→ **Listed entries**

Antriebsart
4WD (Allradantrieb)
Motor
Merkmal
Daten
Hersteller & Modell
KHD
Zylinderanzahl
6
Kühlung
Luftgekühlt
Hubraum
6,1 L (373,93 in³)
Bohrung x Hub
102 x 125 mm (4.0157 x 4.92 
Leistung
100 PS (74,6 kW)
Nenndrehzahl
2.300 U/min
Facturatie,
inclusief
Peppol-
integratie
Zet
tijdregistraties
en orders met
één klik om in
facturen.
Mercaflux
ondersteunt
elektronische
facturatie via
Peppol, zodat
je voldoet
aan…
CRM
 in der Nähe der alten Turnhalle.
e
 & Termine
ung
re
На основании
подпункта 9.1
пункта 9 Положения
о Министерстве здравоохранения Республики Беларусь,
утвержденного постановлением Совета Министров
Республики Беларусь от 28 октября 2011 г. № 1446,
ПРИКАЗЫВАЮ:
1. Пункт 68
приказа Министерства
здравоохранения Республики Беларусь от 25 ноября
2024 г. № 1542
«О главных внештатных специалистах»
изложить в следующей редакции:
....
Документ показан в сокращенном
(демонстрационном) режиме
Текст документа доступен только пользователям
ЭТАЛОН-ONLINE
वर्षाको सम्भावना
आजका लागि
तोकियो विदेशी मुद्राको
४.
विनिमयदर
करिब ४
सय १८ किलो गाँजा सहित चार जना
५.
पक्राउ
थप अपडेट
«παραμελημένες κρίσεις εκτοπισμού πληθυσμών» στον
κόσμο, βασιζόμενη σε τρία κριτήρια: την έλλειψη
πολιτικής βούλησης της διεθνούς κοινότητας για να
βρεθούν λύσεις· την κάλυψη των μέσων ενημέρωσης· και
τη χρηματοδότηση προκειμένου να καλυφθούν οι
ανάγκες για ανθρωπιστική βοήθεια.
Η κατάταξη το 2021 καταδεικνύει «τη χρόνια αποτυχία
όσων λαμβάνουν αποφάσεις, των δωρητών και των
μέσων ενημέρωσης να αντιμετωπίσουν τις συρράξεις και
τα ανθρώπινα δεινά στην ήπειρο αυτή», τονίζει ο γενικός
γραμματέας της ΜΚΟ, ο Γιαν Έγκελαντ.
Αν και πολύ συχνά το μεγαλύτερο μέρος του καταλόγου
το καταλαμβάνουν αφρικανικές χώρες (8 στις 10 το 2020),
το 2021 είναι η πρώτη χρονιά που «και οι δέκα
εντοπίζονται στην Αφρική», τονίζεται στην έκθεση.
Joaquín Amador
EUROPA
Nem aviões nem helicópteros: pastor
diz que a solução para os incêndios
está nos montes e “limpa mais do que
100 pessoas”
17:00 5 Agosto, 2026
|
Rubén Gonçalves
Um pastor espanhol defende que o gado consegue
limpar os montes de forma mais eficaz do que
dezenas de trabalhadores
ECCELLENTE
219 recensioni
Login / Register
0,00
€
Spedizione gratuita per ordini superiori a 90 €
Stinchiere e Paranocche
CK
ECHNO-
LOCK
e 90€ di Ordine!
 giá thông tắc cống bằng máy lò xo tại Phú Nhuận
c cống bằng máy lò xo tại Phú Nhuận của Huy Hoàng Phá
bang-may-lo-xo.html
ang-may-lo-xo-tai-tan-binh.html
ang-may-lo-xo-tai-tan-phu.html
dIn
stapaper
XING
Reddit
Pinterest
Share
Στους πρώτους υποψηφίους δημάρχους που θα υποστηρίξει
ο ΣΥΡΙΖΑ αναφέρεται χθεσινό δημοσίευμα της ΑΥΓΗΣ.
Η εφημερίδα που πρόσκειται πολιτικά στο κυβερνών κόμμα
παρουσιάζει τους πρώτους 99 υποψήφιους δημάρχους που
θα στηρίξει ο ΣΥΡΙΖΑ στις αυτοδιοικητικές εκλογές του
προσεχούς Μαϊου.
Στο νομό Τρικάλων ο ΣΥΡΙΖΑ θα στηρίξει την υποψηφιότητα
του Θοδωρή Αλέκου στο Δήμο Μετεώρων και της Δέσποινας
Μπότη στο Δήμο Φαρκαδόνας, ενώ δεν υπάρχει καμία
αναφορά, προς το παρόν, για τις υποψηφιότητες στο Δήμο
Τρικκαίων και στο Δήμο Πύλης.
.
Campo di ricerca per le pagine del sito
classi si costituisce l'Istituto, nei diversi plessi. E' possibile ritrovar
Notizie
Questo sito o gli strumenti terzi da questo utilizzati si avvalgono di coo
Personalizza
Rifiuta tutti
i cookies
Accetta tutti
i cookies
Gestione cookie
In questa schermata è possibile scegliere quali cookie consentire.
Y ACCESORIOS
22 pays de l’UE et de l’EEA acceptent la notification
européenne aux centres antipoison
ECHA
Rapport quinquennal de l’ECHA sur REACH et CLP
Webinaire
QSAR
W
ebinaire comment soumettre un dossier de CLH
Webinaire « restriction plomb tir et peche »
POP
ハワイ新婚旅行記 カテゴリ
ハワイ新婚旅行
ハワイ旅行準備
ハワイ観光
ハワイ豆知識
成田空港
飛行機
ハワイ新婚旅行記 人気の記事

→ **Aim of the exercise**
Starting at the beginning of the entries and going on through the line with "о Министерстве здравоохранения", write those lines out again, changing "Luftgekühlt" to "Wassergekühlt" and leaving everything else as it is.

→ **Solution to this exercise**
Antriebsart
4WD (Allradantrieb)
Motor
Merkmal
Daten
Hersteller & Modell
KHD
Zylinderanzahl
6
Kühlung
Wassergekühlt
Hubraum
6,1 L (373,93 in³)
Bohrung x Hub
102 x 125 mm (4.0157 x 4.92 
Leistung
100 PS (74,6 kW)
Nenndrehzahl
2.300 U/min
Facturatie,
inclusief
Peppol-
integratie
Zet
tijdregistraties
en orders met
één klik om in
facturen.
Mercaflux
ondersteunt
elektronische
facturatie via
Peppol, zodat
je voldoet
aan…
CRM
 in der Nähe der alten Turnhalle.
e
 & Termine
ung
re
На основании
подпункта 9.1
пункта 9 Положения
о Министерстве здравоохранения Республики Беларусь,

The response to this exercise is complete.